Four of Clubs. In [South Sea Bubble Playing Cards]. London: Carington Bowles, 1721.
Kress Collection, Baker Library, Harvard Business School.

“What is really interesting, and somewhat remarkable, is the extent of visual material” documenting the “individuals who both caused and suffered from the crash,” says Laura Linard, senior director of Baker Library Special Collections and business history expert. (The library had originally planned the exhibit for 2020—the 300th anniversary of the Bubble—before the pandemic-induced worldwide economic crisis hit.) Linard and Banta point in particular to a display of 13 playing cards that satirize the event and depict English, Dutch, and French victims, as well as greedy, corrupt “stockjobbers” who served as intermediaries between brokers and investors.

The crash caused an uproar, and led politicians to demand a thorough investigation. Plays and poems criticized both the market and its participants. Amidst accusations of treason and fraud, the company’s directors were summoned to testify before Parliament, their assets seized to bolster company credit and offer compensation to victims. An extraordinary legacy of creative responses remains a defining feature of the calamity. “You wouldn’t think materials about a financial crisis would be beautiful,” Banta remarks, “but the satirical prints relating to the South Sea Bubble are remarkable and reveal how people responded to the crash through humor and artistry.”

“It’s a thrill when you’re researching something,” she continues, “and you find primary source examples in the collection. For example: the little pocket books used to calculate rates of interest; various decrees printed by the government; and depictions of people in London congregating in coffee houses. The materials give you a sense of how people were assimilating and exchanging the information.” 
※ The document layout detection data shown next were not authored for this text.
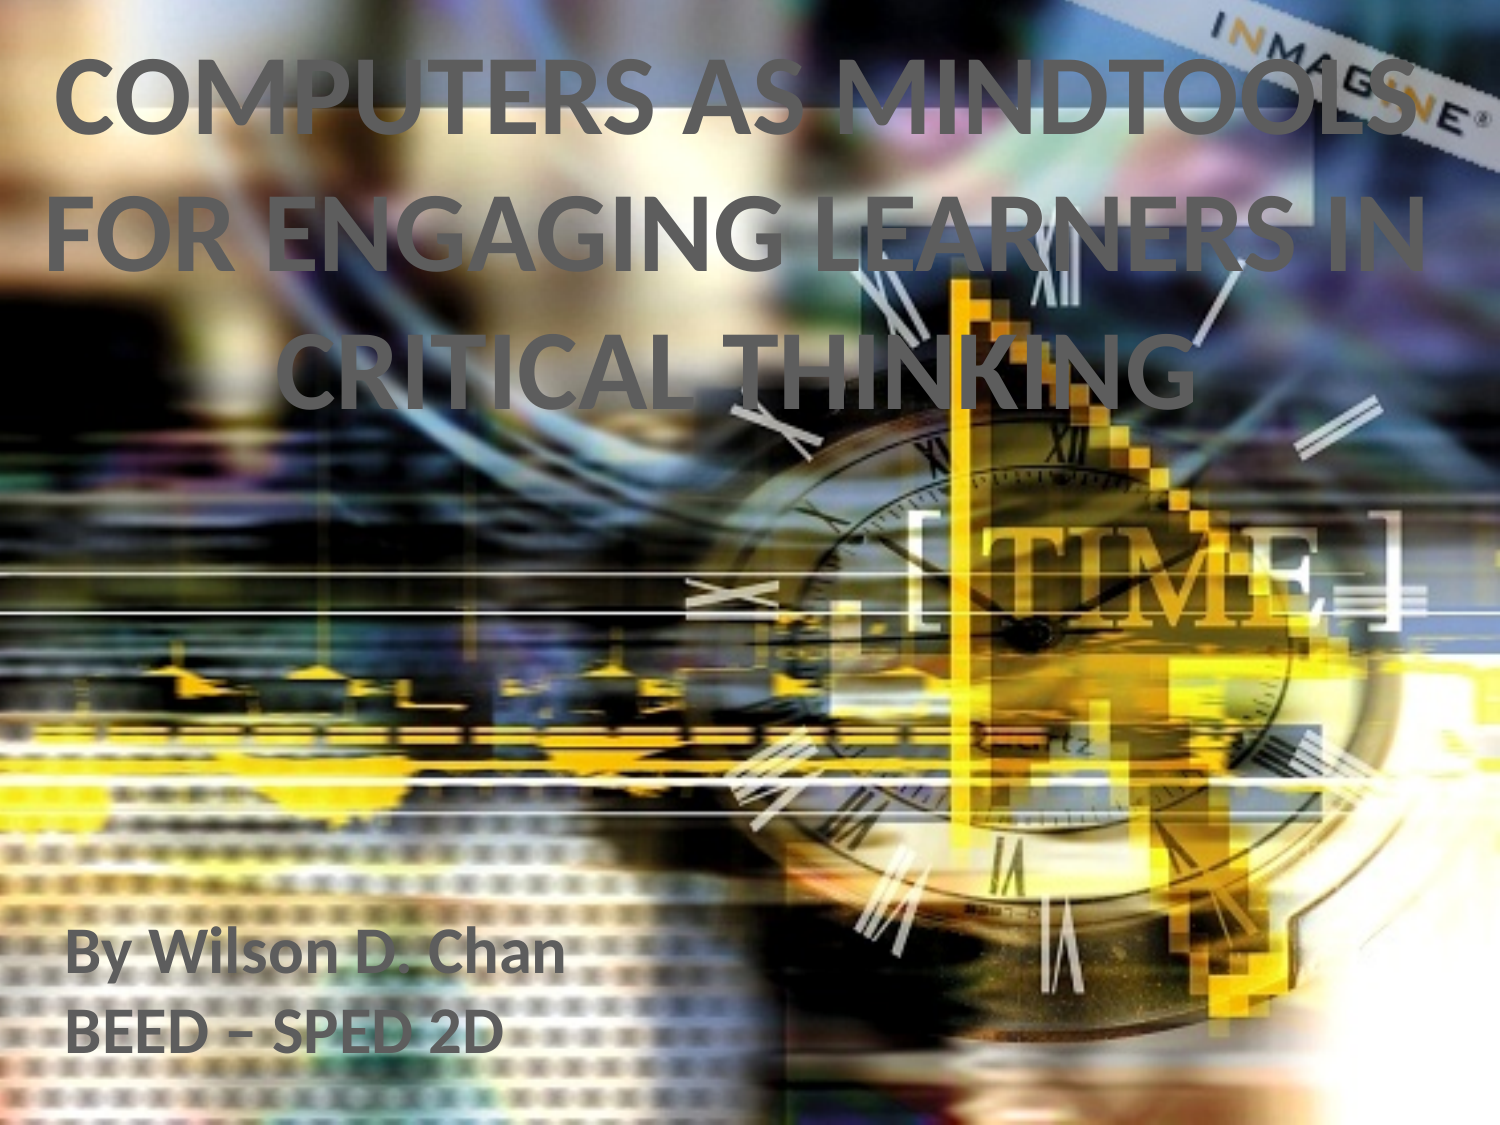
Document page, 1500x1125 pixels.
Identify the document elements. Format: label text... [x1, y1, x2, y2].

picture [0, 0, 1500, 1125]
text_box COMPUTERS AS MINDTOOLS FOR ENGAGING LEARNERS IN CRITICAL THINKING [12, 12, 1463, 440]
text_box By Wilson D. Chan BEED – SPED 2D [49, 899, 588, 1075]
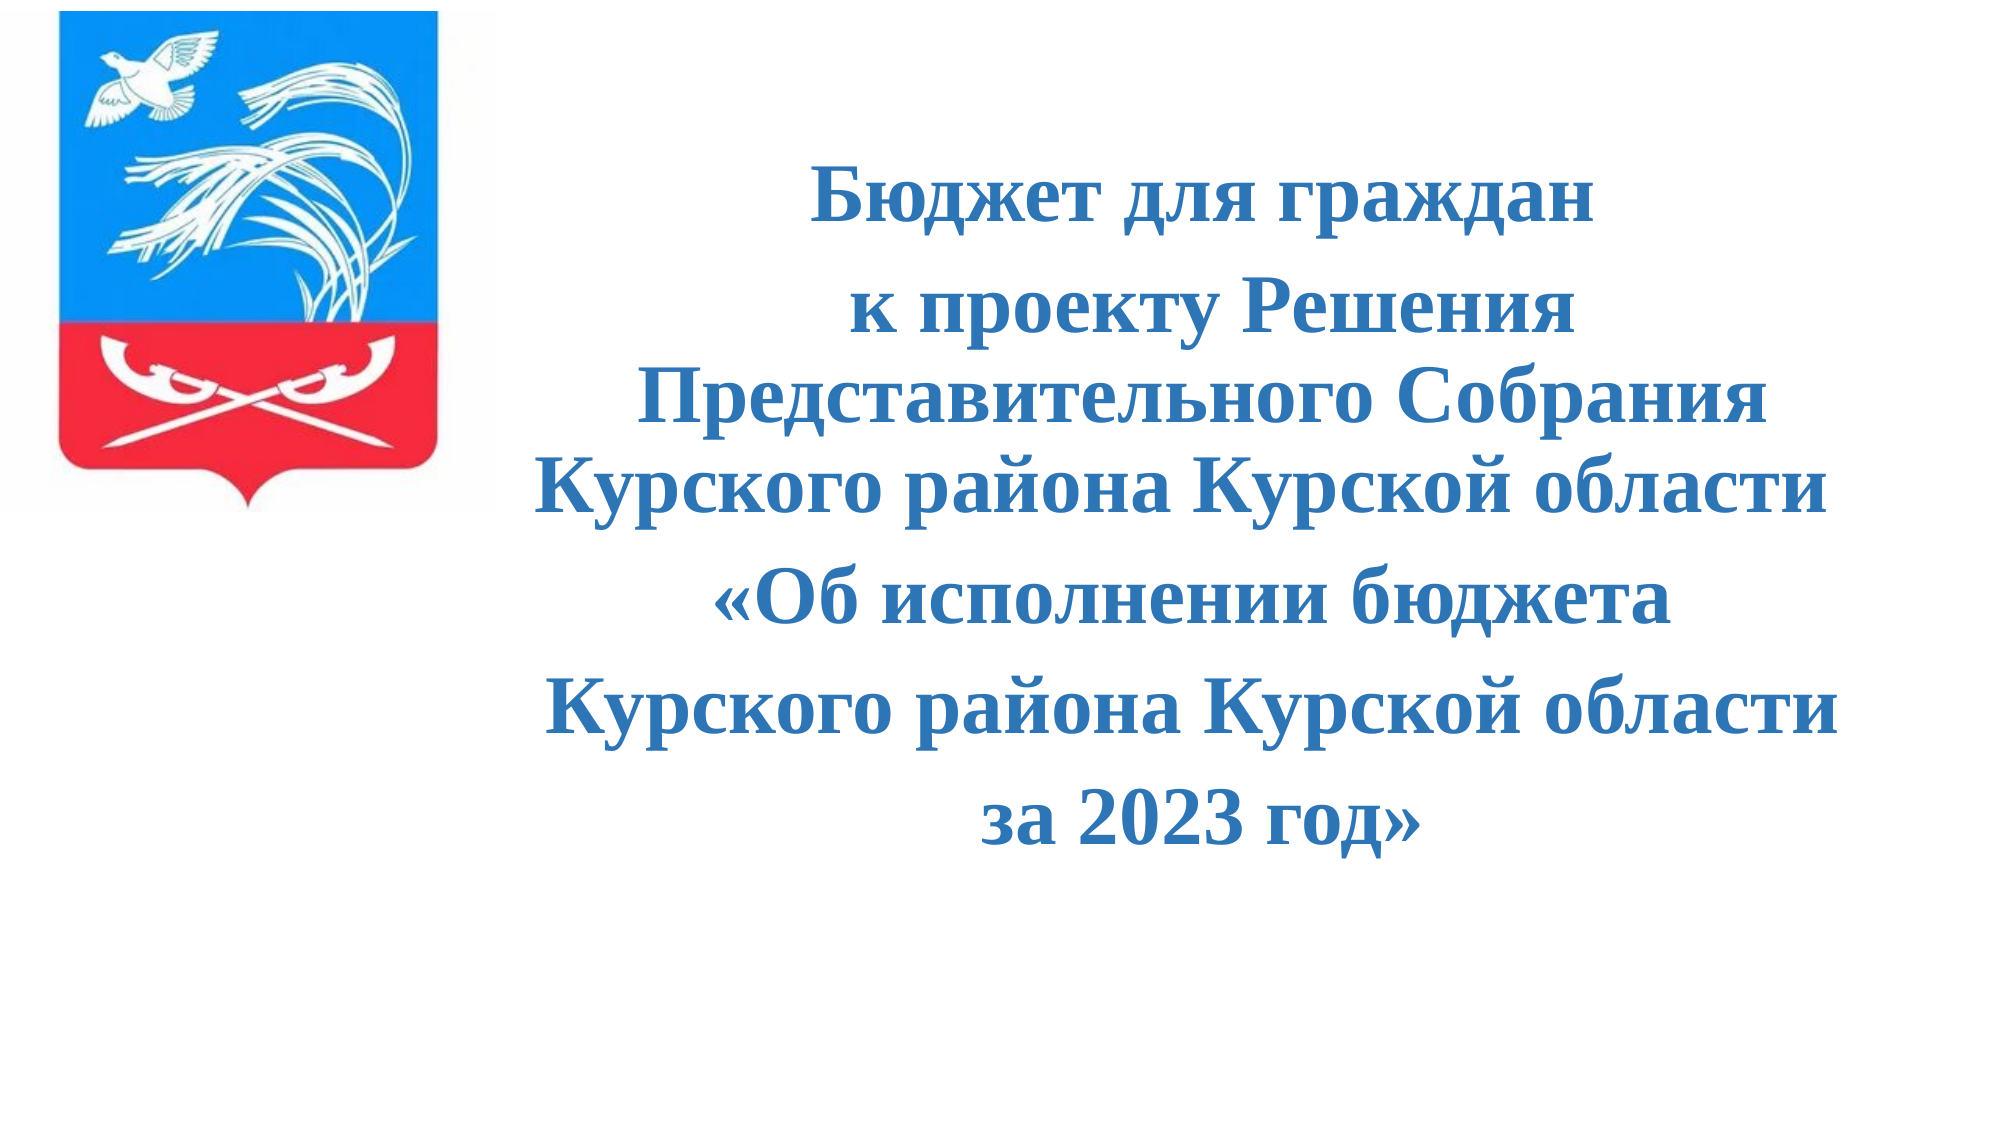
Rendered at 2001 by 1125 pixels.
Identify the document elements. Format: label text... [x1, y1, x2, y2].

subtitle Бюджет для граждан к проекту Решения Представительного Собрания Курского района Курской области «Об исполнении бюджета Курского района Курской области за 2023 год» [512, 31, 1895, 981]
picture [0, 11, 500, 512]
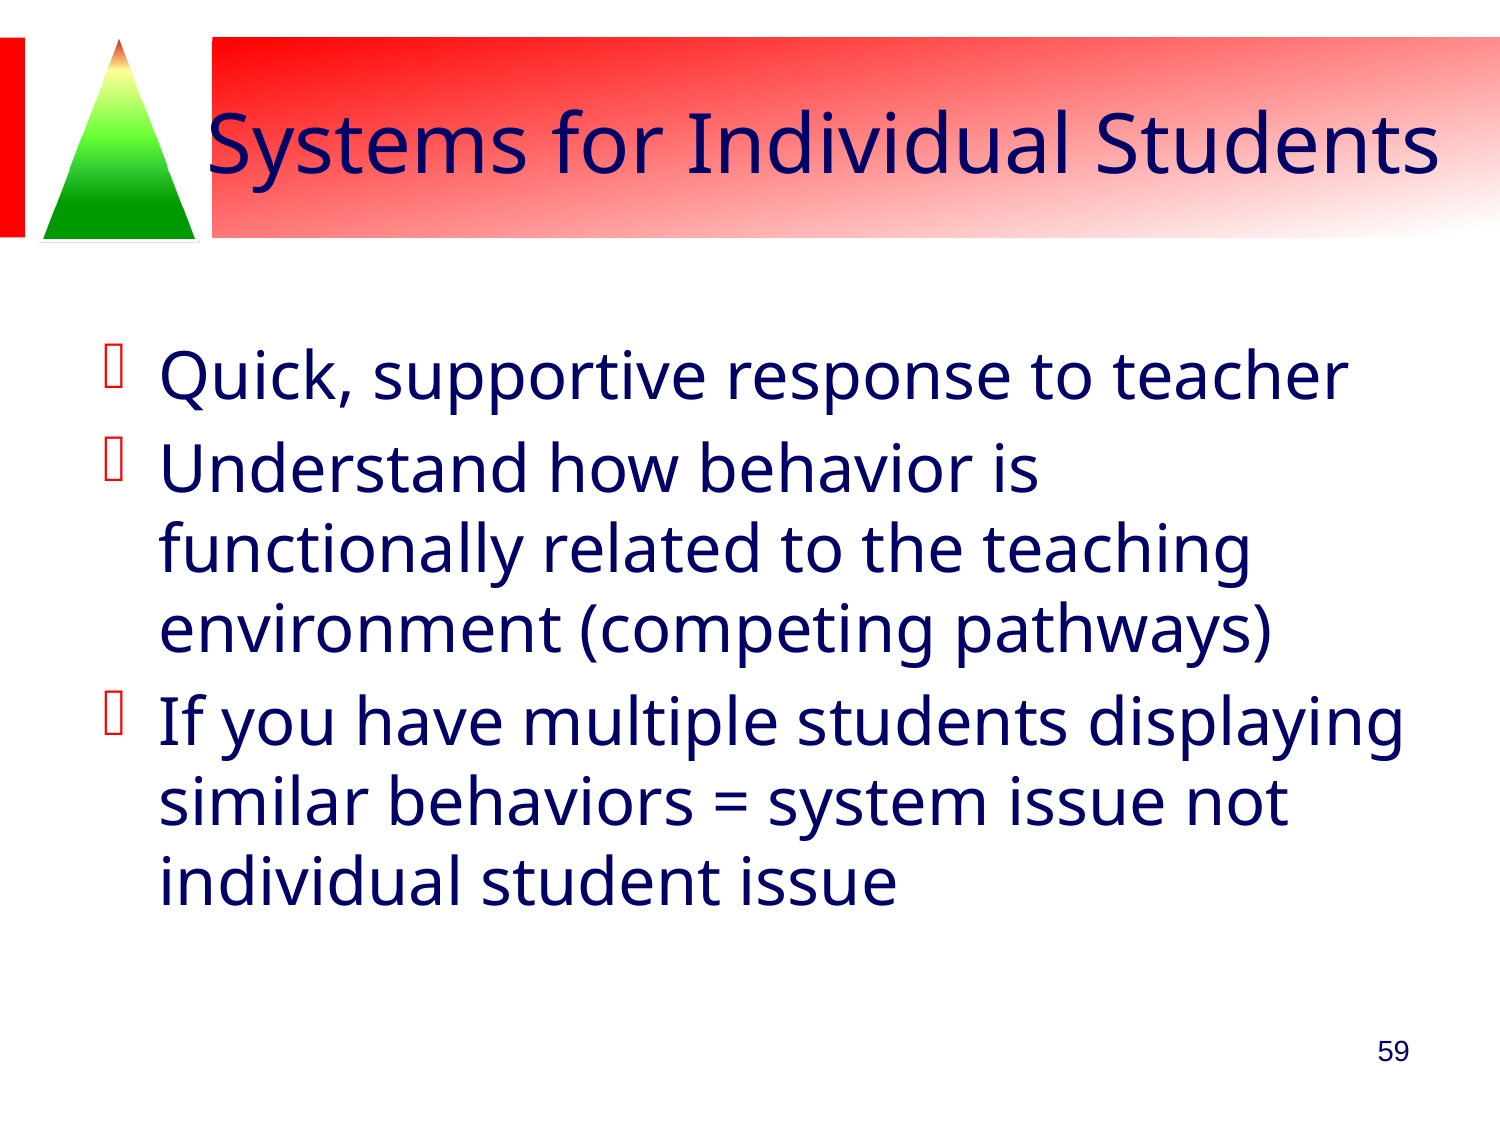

Stock-Jobber-"Actieuse Nacht-Wind-Zanger Met Zyn Tover Slons (The Night Singer of Shares, With His Magic-lantern)." In Het Groote Tafereel der Dwaasheid. Amsterdam, 1720.
Kress Collection, Baker Library, Harvard Business School.

Although the South Sea Bubble burst more than three centuries ago, Linard emphasizes that there’s much about the crisis that remains relevant to our contemporary world. “When we do exhibitions and the like for the [business school] community, we’re always trying to draw correlations between what is true today and what you can learn from historical precedent. Aspects of the South Sea Bubble, such as the situation of national debt, of a war that has gone for a longer period of time, and wide, wild speculation,” hold enduring lessons for the present and future alike.